[start]

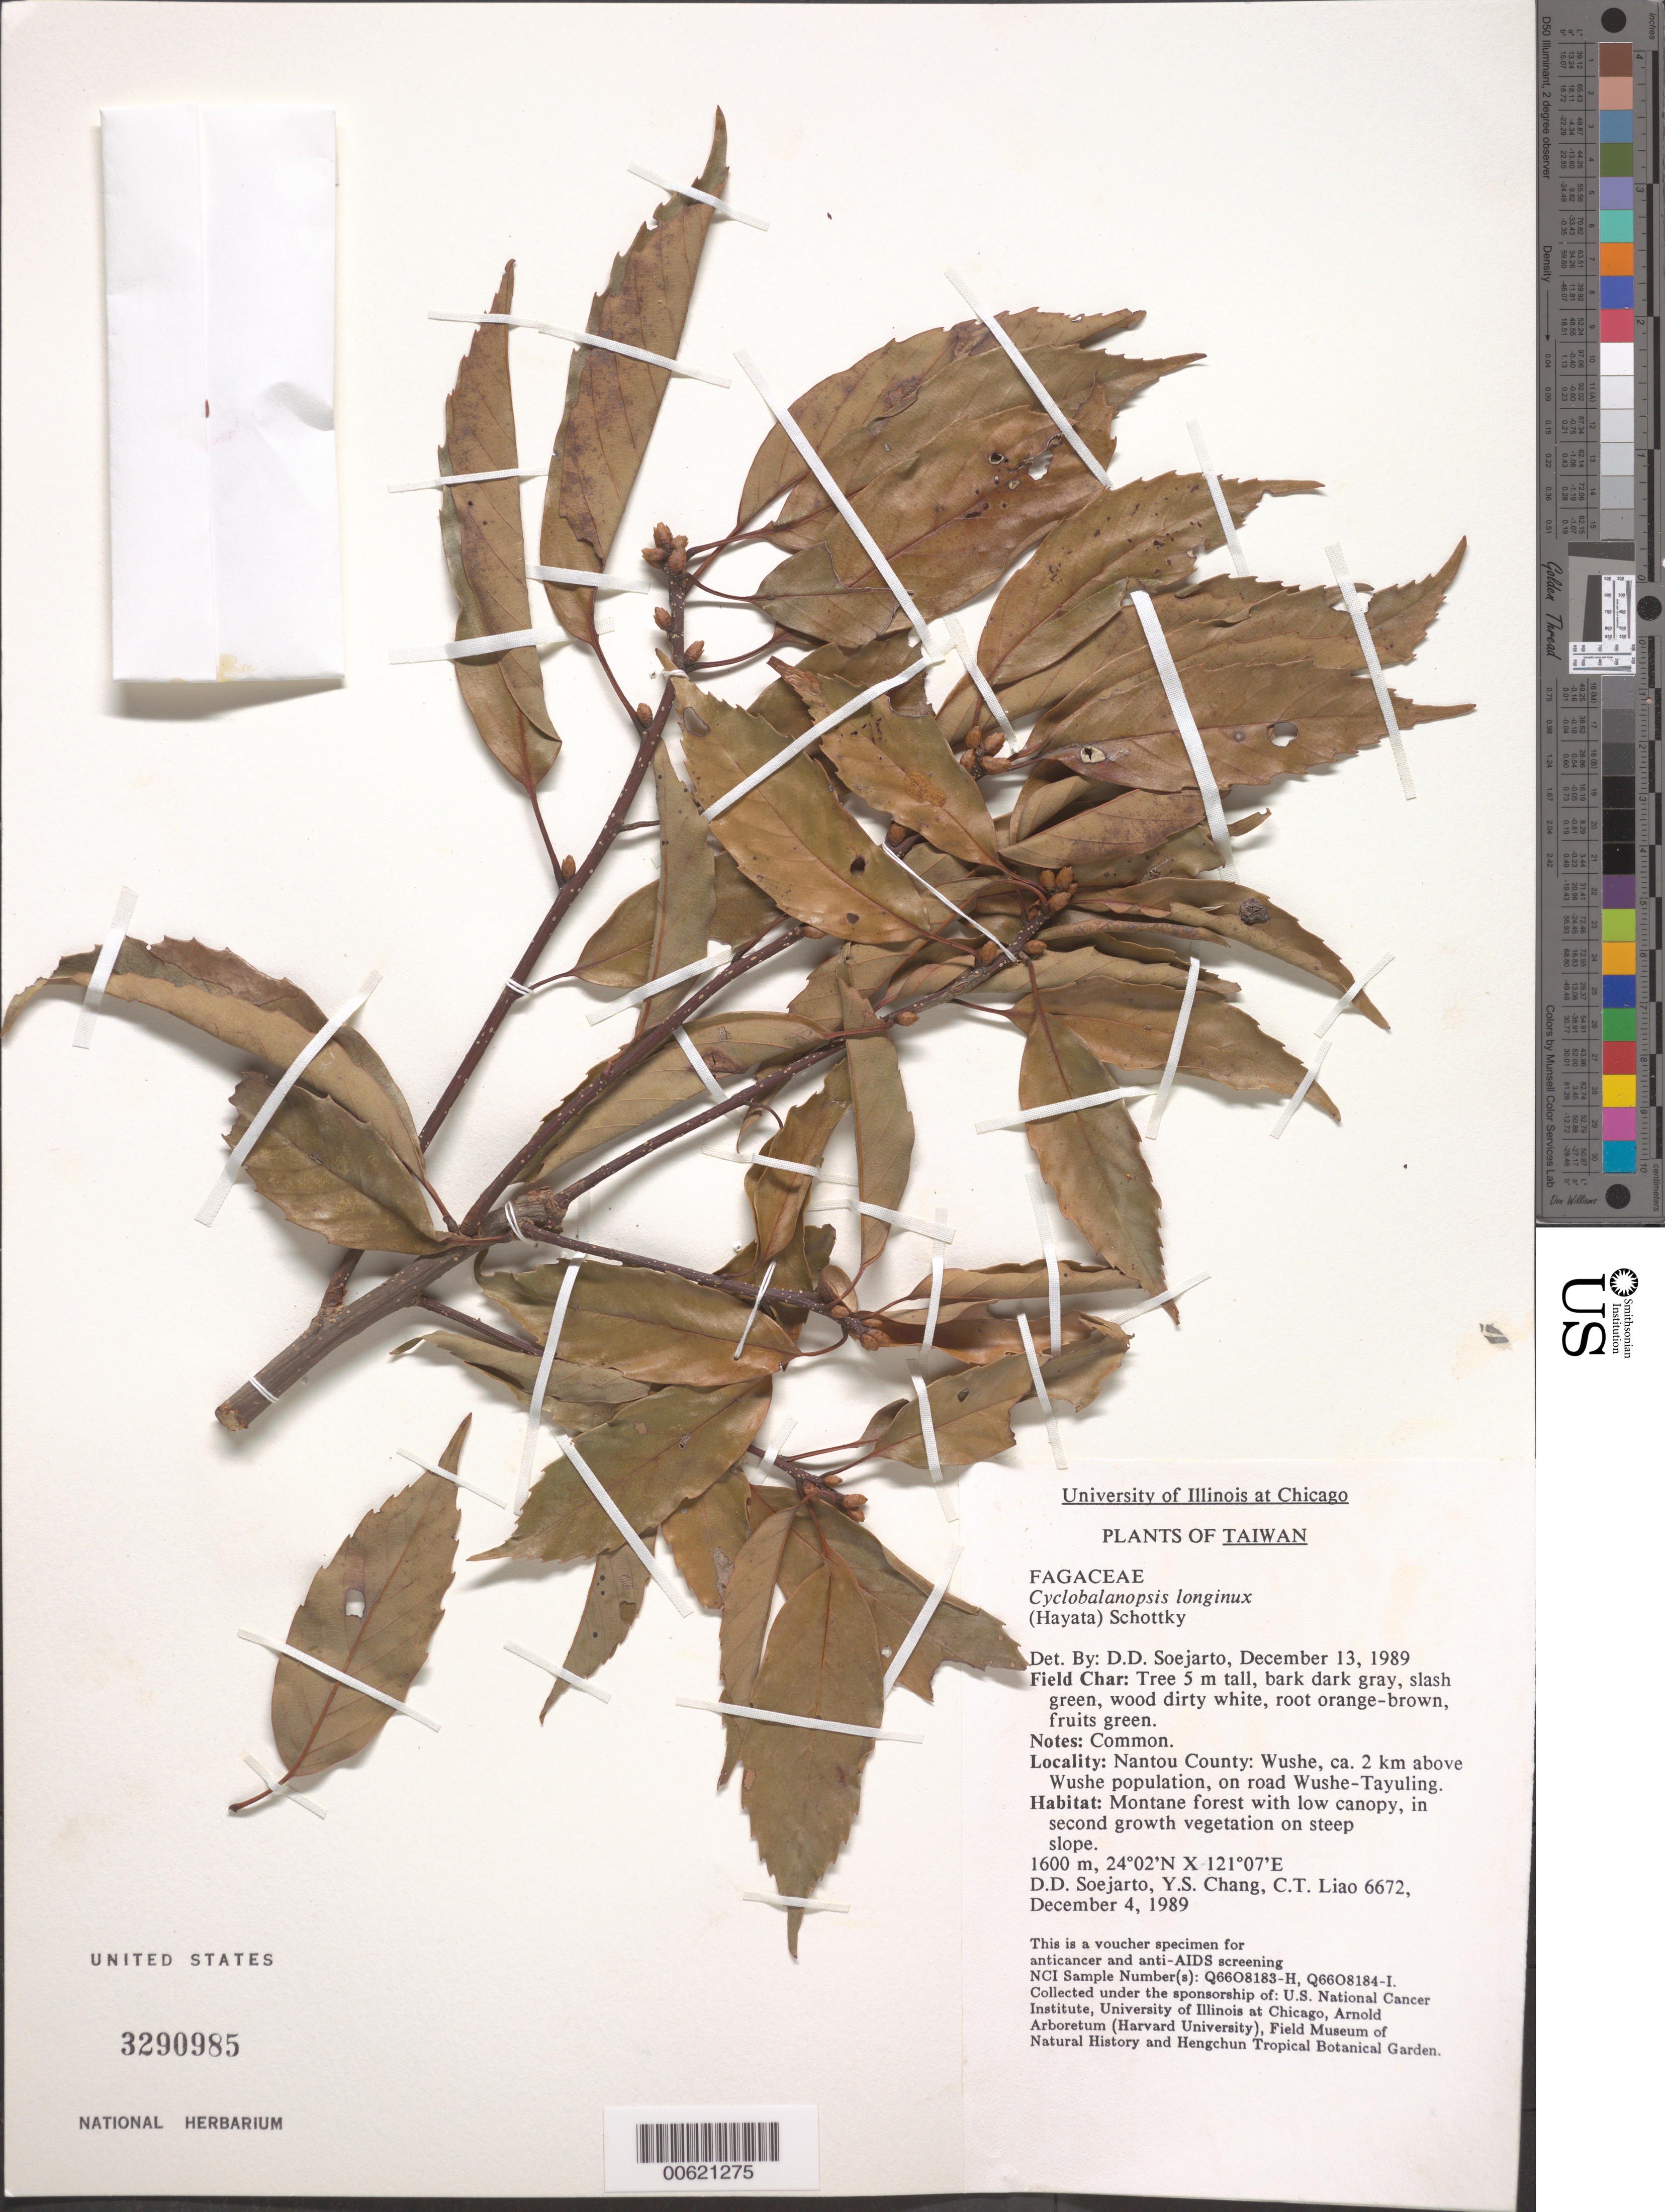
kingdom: Plantae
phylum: Tracheophyta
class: Magnoliopsida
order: Fagales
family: Fagaceae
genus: Quercus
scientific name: Quercus longinux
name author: Hayata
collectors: Y. S. Chang & C. T. Liao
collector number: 6672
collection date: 1989-12-04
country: Taiwan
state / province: Nantou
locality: Nantou County: Wushe, ca. 2 km above Wushe population, on road Wushe-Tayuling.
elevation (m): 1600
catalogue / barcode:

[end]

* WHAT YOU HAVE TO DO
Repeat every item above line for line without changes, omitting the pictures.

* RESPONSE FOR THIS EXERCISE
kingdom: Plantae
phylum: Tracheophyta
class: Magnoliopsida
order: Fagales
family: Fagaceae
genus: Quercus
scientific name: Quercus longinux
name author: Hayata
collectors: Y. S. Chang & C. T. Liao
collector number: 6672
collection date: 1989-12-04
country: Taiwan
state / province: Nantou
locality: Nantou County: Wushe, ca. 2 km above Wushe population, on road Wushe-Tayuling.
elevation (m): 1600
catalogue / barcode:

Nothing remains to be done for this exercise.